If a pipeline RHS is currently written in F#-style,
and you realize you want to do something else to it,
you have to recognize that it must be shifted to Hack-style syntax.
(Luckily it's a syntax error if you forget,
rather than just evaluating to the wrong thing,
so at least it's easy to recognize after-the-fact that this is needed.)
What's The Difference?

Ultimately... very little.
As long as F#-style has the special syntax forms for await and yield,
then all the proposals can handle all the same cases with nearly identical syntax.
They just pay a very small syntax tax for some cases vs the other proposals.
Specifically, F#-style is optimized solely for calling unary functions.
Anything else pays a syntax tax of three characters over what Hack-style would do,
with an x=> prefix to introduce the arrow-function wrapper.
(This assumes the parsing issues are resolved to allow arrow-funcs as RHS without needing parens;
this isn't certain to happen, as it involves some significant tradeoffs.
If it doesn't happen, the tax is actually five characters, placed both before and after your code.)
Hack-style is optimized for arbitrary expressions,
but if you're calling a named unary function,
it pays a syntax tax of three characters over what F#-style would do,
with a (#) suffix to actually invoke the function.
"Smart Mix" only pays a syntax tax (a (#) suffix, just like Hack-style)
if it wants to invoke an anonymous unary function
produced as the result of an expression.
However, it pays a mental tax of having two separate syntax models.
...and that's it. That's all the difference is between the proposals.
A three-character tax on RHSes in various situations.
My Preferences

Over time, I've become strongly in favor of Hack-style pipelines.
I think that the case of "unary function" will in general be less common than "everything besides unary functions",
so it makes more sense to put the tax on the first category rather than the second.

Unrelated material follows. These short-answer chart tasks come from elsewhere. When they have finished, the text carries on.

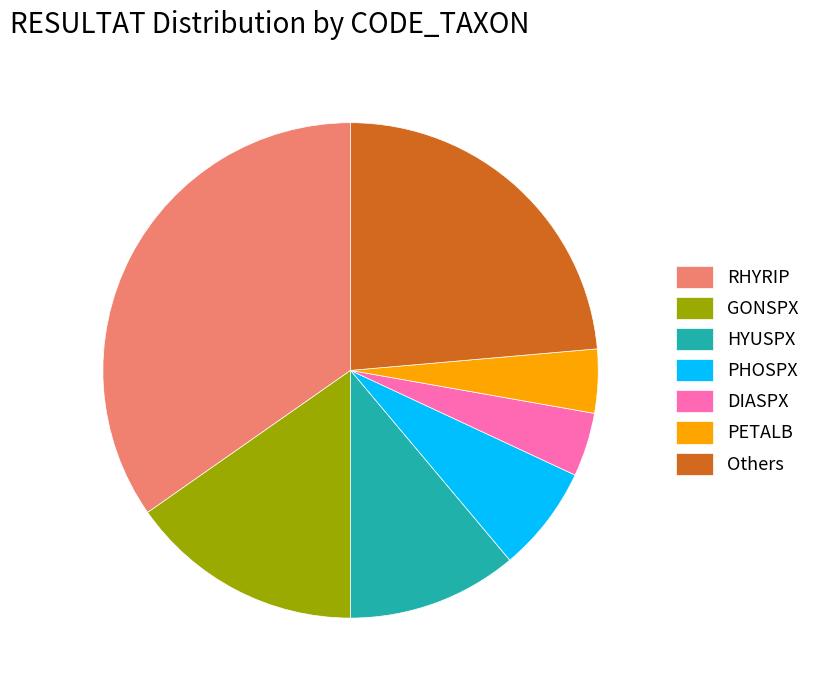

The DIASPX slice represents 4% of the pie. True or false?

True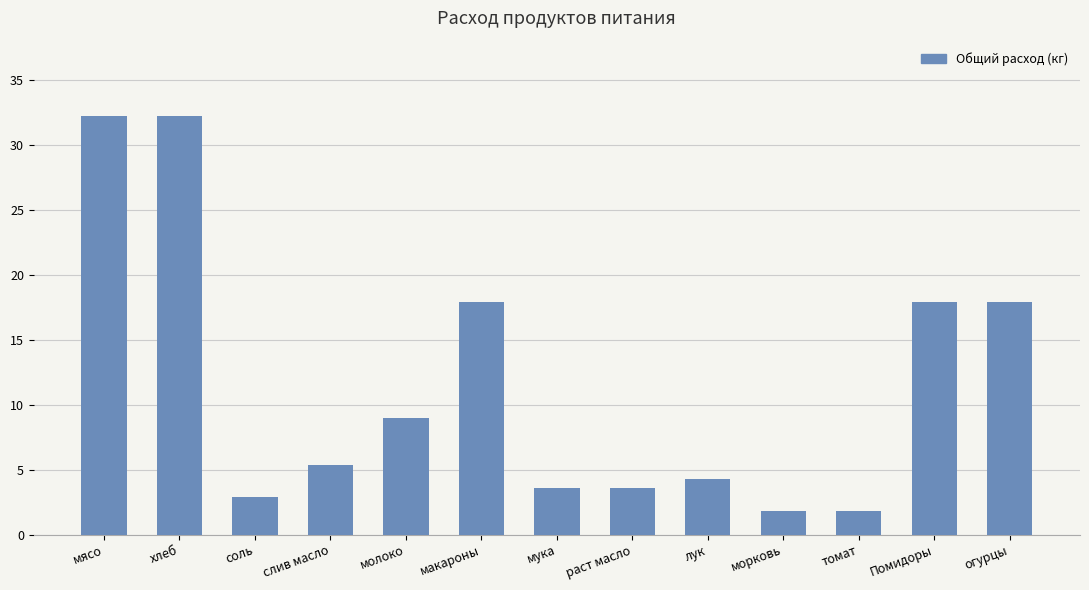

How many data points are less than 5?

6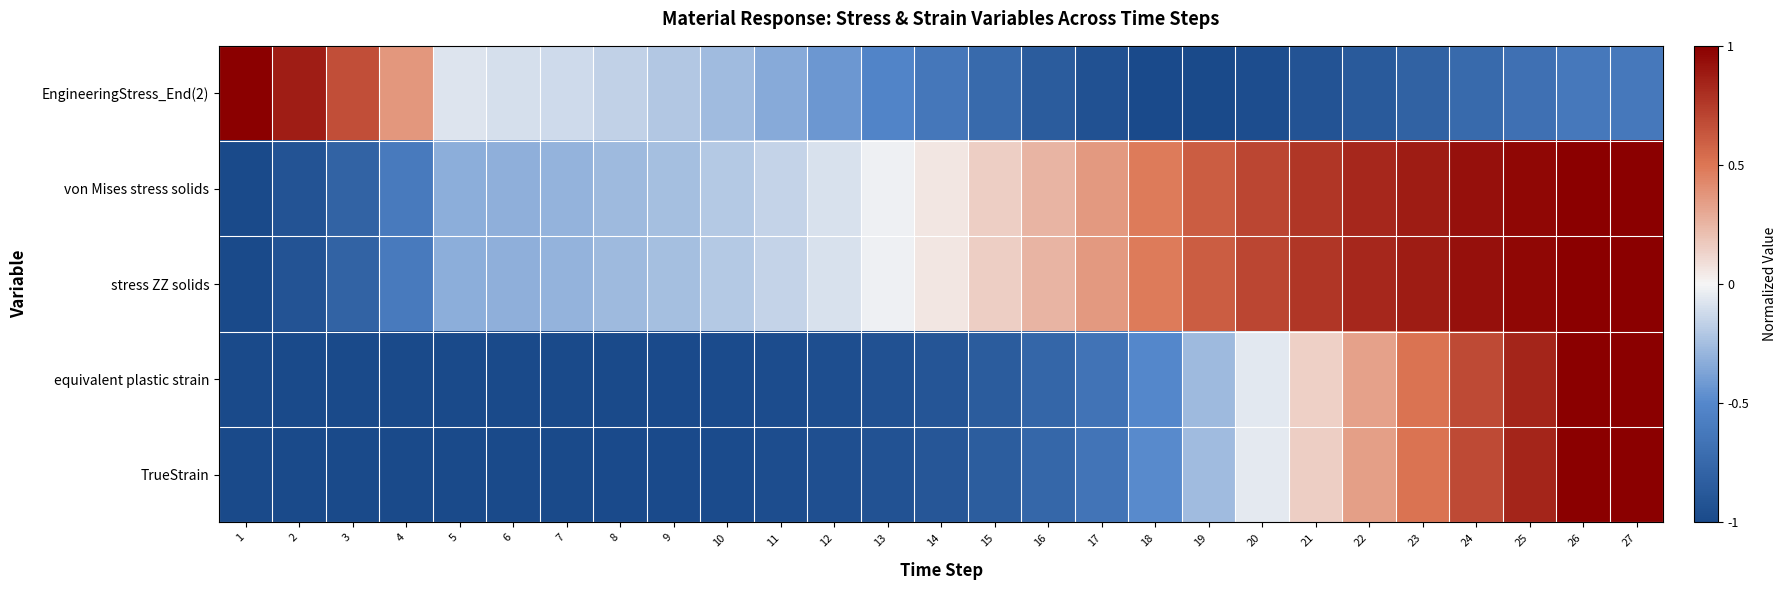

What is the maximum value shown in the chart?

1.0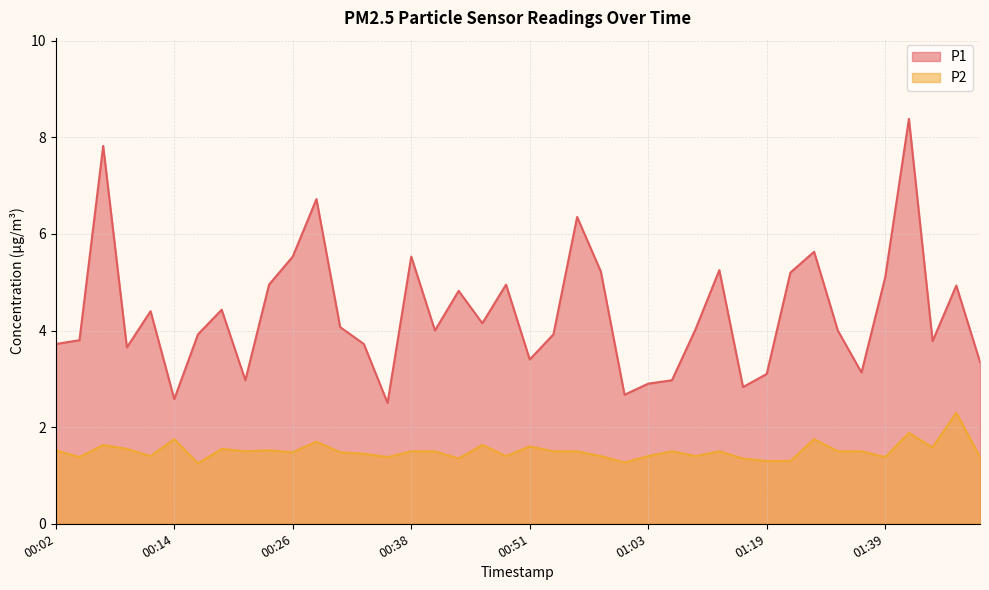

Count the number of data series in this chart.

2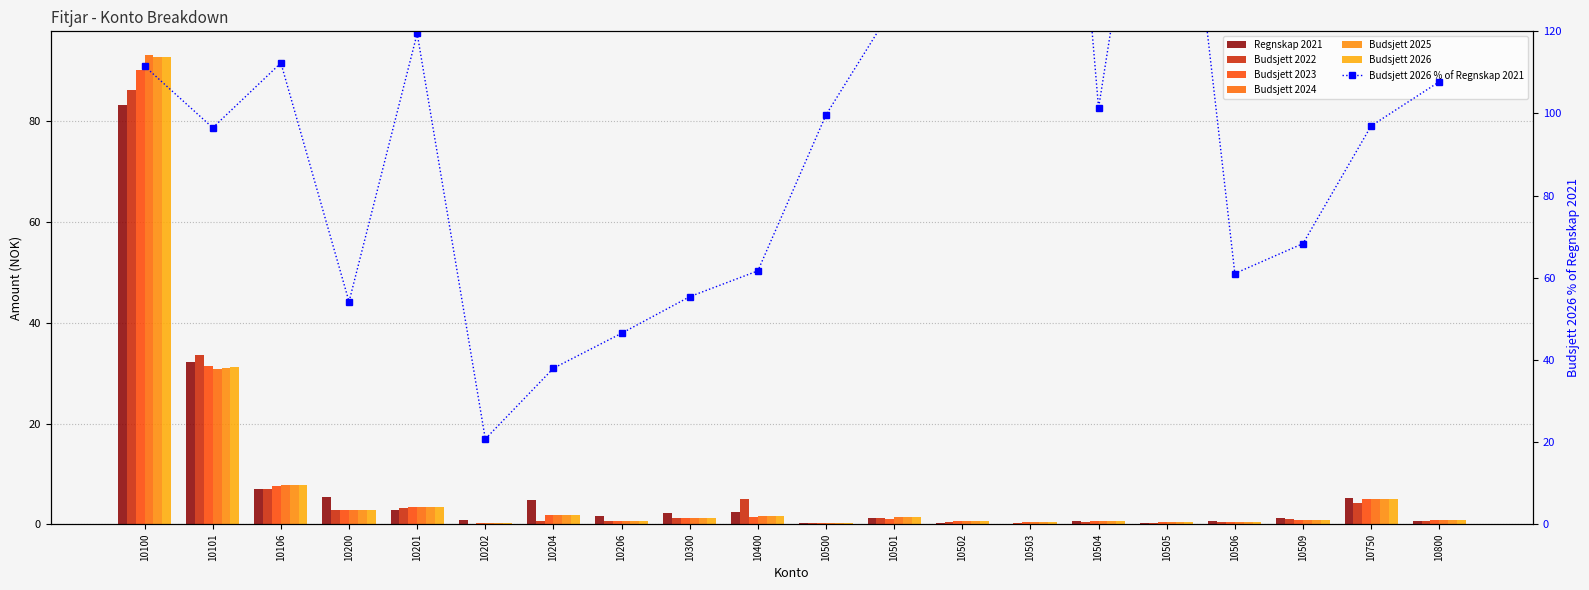

What value does the Budsjett 2023 series have at 10206?

0.7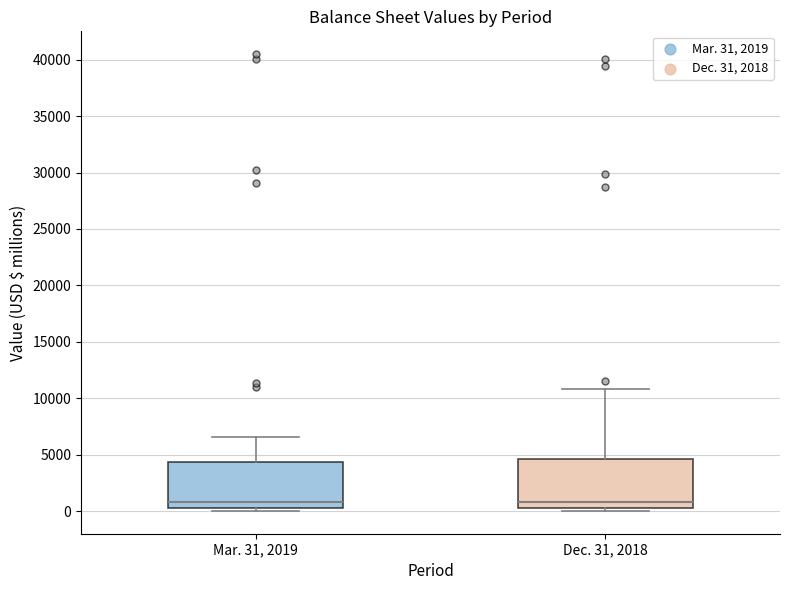

Reading left to right, transcribe this box plot: for each box, give where its median line is, the range the box spans, and where its two whiskers end, as read against the y-axis. The values are not printed on the chart, so give them approximately, as read against the axis.

Mar. 31, 2019: median 1000, box 0 to 4500, whiskers 0 (just below the box's lower edge) to 6500
Dec. 31, 2018: median 1000, box 500 to 4500, whiskers 0 to 11000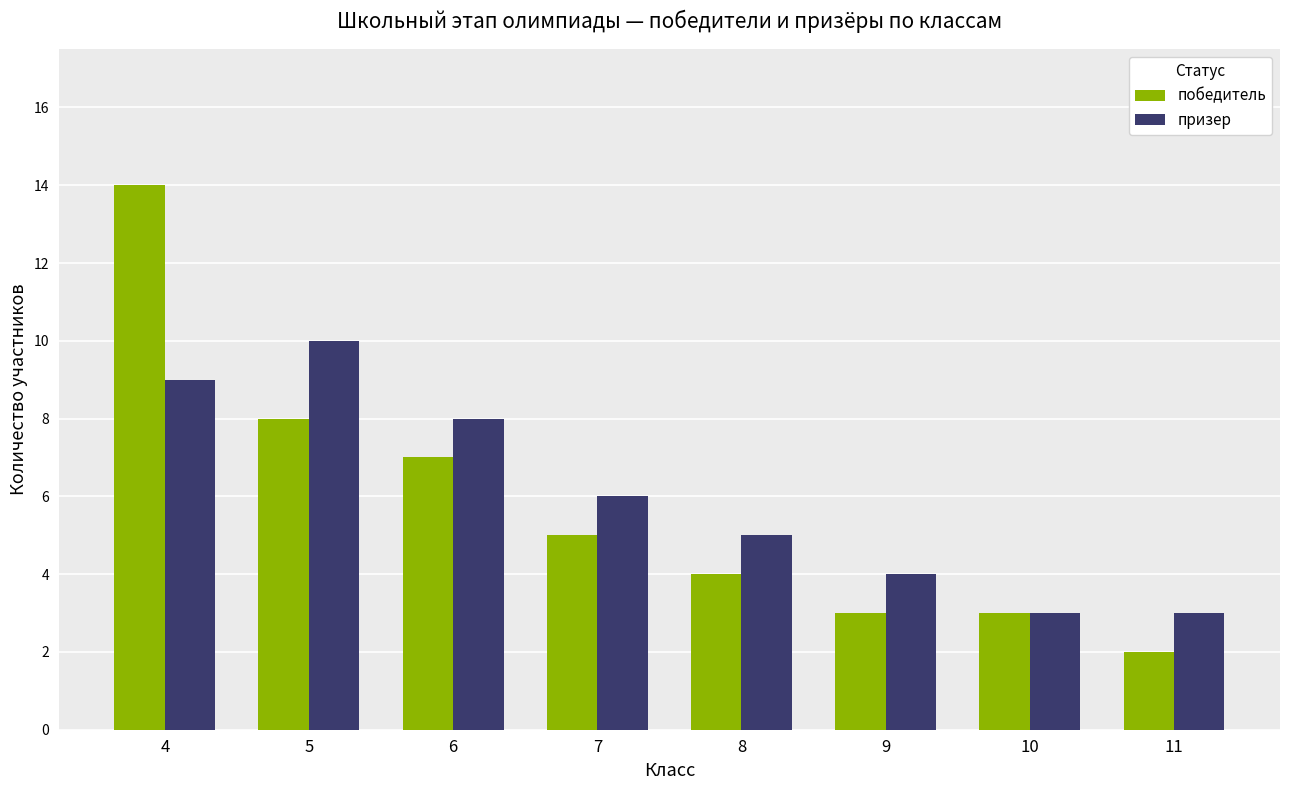

What is the value of the призер bar at the 2nd from the left?

10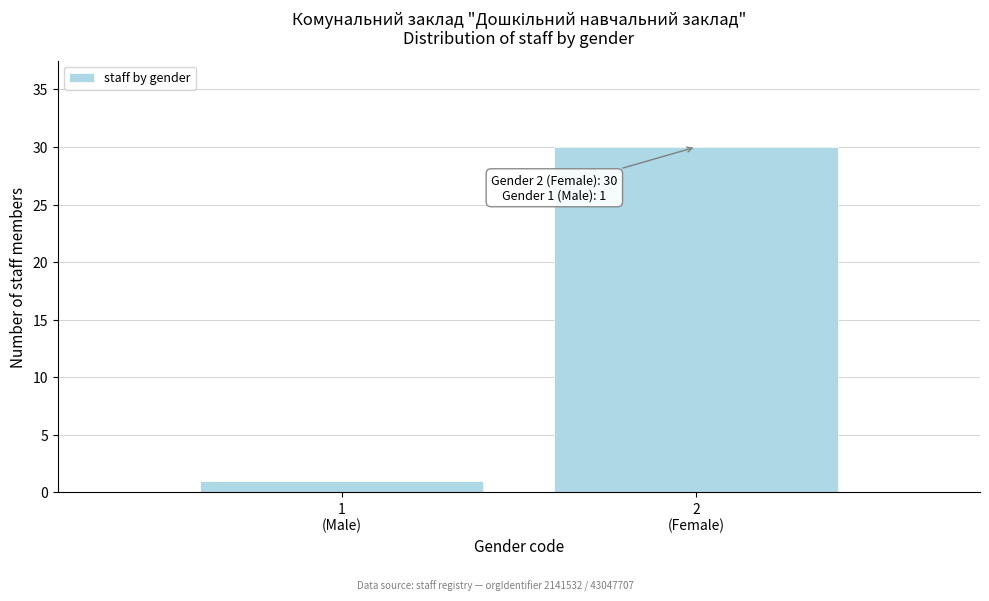

Reading left to right, list all the values displayed in this chart.

1	30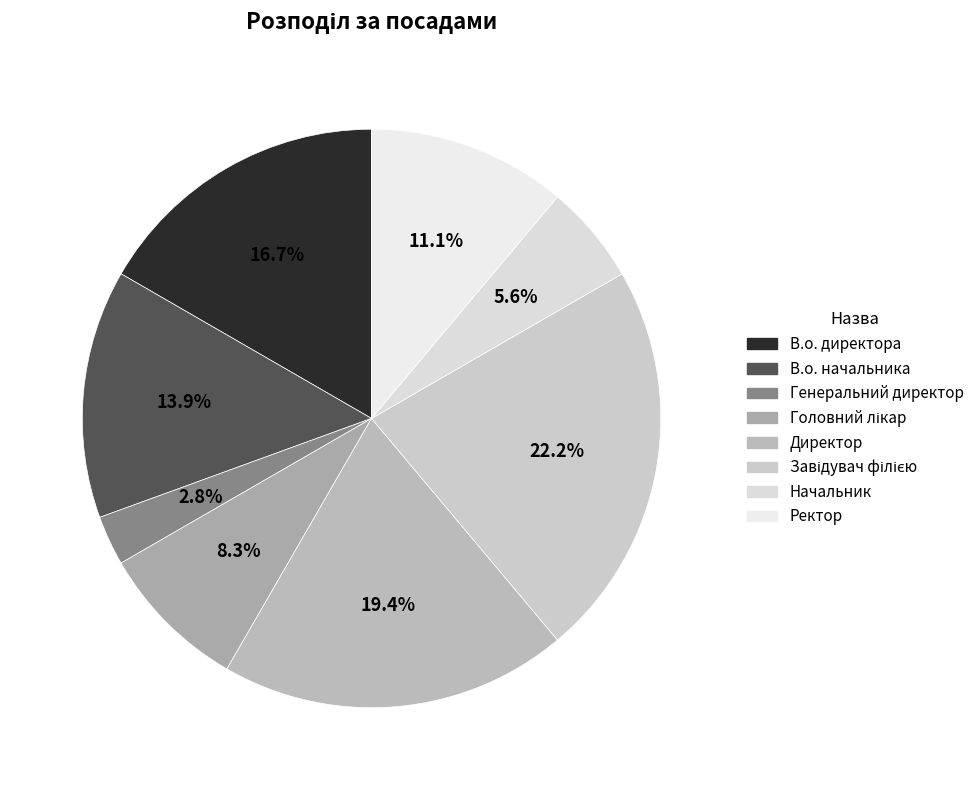

To the nearest percent, what percentage of the pie is Ректор?

11%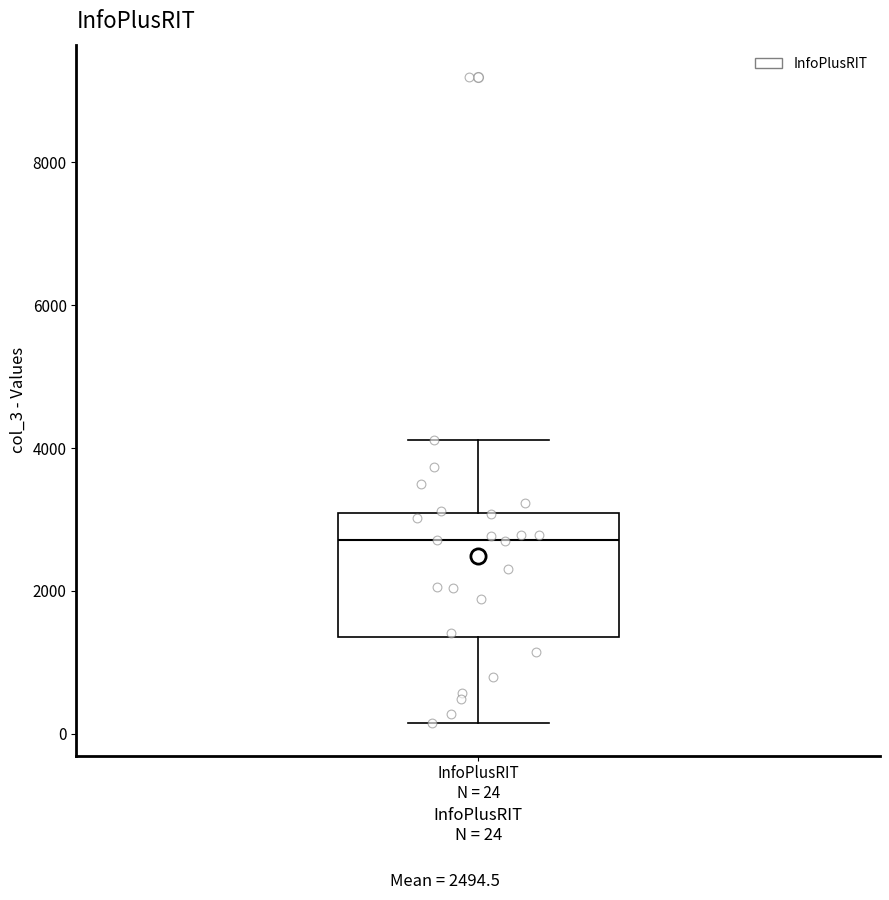

Where is the upper edge of the box for InfoPlusRIT N = 24 on the y-axis? The values are not printed on the chart, so give them approximately, as read against the axis.

3000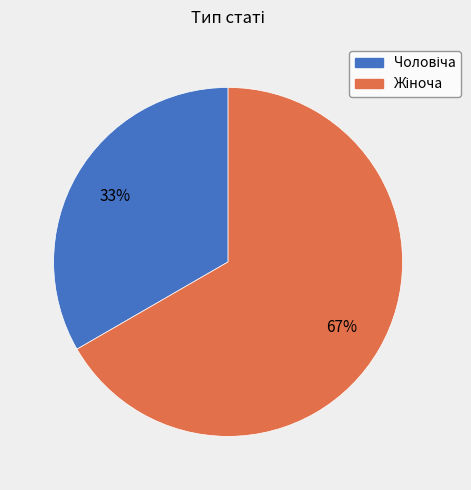

To the nearest percent, what is the average slice percentage?

50%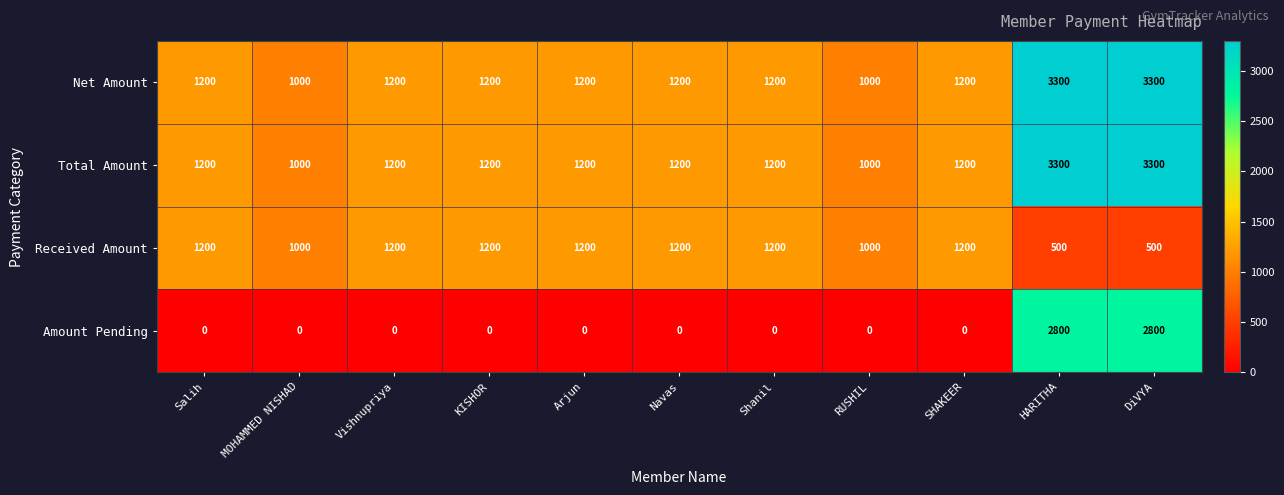

Count the number of data series in this chart.

4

(In particular, method-calling and non-unary function-calling are big cases
that will never not be popular;
I think those two on their own will equal or exceed the usage of unary functions,
let alone including all the other syntax that Hack-style can do without a tax.)
I also think that why the tax is invoked makes Hack-style more usable;
the syntax tax of Hack-style (the (#) to invoke the RHS) isn't a special case,
it's just writing ordinary code in the way you normally would without a pipeline.
On the other hand, F#-style requires you to distinguish between "code that resolves to an unary function"
and "anything else",
and remember to add the arrow-function wrapper around the latter case.
val |> foo + 1 is still a syntactically valid RHS,
it'll just fail at runtime because the RHS isn't callable.
You can avoid having to make this recognition by always wrapping it in an arrow func,
but then you're paying the tax 100% of the time
and effectively just writing a slightly more verbose Hack-style.
This is also why I'm against "Smart Mix" -
if you use the bare-ident F#-style case,
and you realize you actually need to do anything more complicated,
you need to remember to do a slight code rewrite
beyond the actual change you want to make.
(Tho it's a syntax error, not a runtime error, when you forget,
so it's easier to catch.)
You can avoid it by always writing Hack-style,
but then there's no point to the mixture.
(Tho at least if you do so,
you're not paying the tax that F#-style does in all the other cases.)
All that said, the benefits of pipeline are so nice
(again, part of the reason for jQuery's success was the syntax niceness of method chaining!)
and the costs of each syntax's non-optimal case so low,
that I'd happily take F#-style over nothing.
So my preferences are Hack-style > Smart Mix > F#-style >>>> not doing pipeline at all.